According to Shmulewitz, a move-in or move-out fee can be as high as $1,000 and is little more than a “revenue-raising device” for the board — unlike refundable deposits, which are used to cover any building damage caused by the move.

Bruce Cholst, a partner at Rosen Livingston & Cholst, said co-op boards are also considering increasing flip taxes — a transfer fee paid by sellers — as a way to raise revenue, while condo boards are now showing a renewed interest in imposing flip taxes for the first time. (Technically, condos can’t impose flip taxes, but some do charge something similar.
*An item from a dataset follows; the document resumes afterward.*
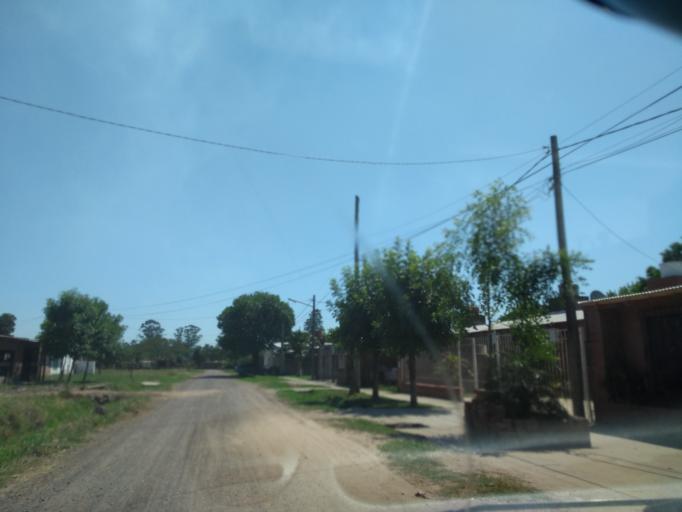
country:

Cholst says he calls these fees, which go to the building’s reserve fund, the “‘Welcome, Stranger’ tax,” and that they’re becoming more and more common thanks to the downturn.)

Even a couple thousand dollars worth of additional fees probably isn’t going to derail a sale, but rising fees can certainly cause renters and subletters to reconsider.

Donna Olshan, president of Olshan Realty, said she recently placed a client in the Biltmore rental tower in Times Square after discovering that the application fee for renting in the Upper East Side’s Continental Towers condo was upwards of $2,000 — not to mention that the application was also going to take at least a month to process.

Because inflated up-front fees shrink the pool of potential tenants, apartments in condos and co-ops are taking longer to rent than in the past, Levan said, adding that studios are getting hit particularly hard because their occupants tend to have less disposable income.

“This phenomenon puts a further rift between occupying owners and investor-owners, by making renting more difficult,” Levan said.

In some cases, though, that’s the intention — or at least a welcome side effect.

“I’m starting to see condominium [boards] coming to me and asking how they can increase fees to diminish the likelihood that somebody will use the apartment like a hotel,” Wagner said. “There are apartments where there seems to be a turnover every several weeks in Midtown , and they don’t want that anymore.”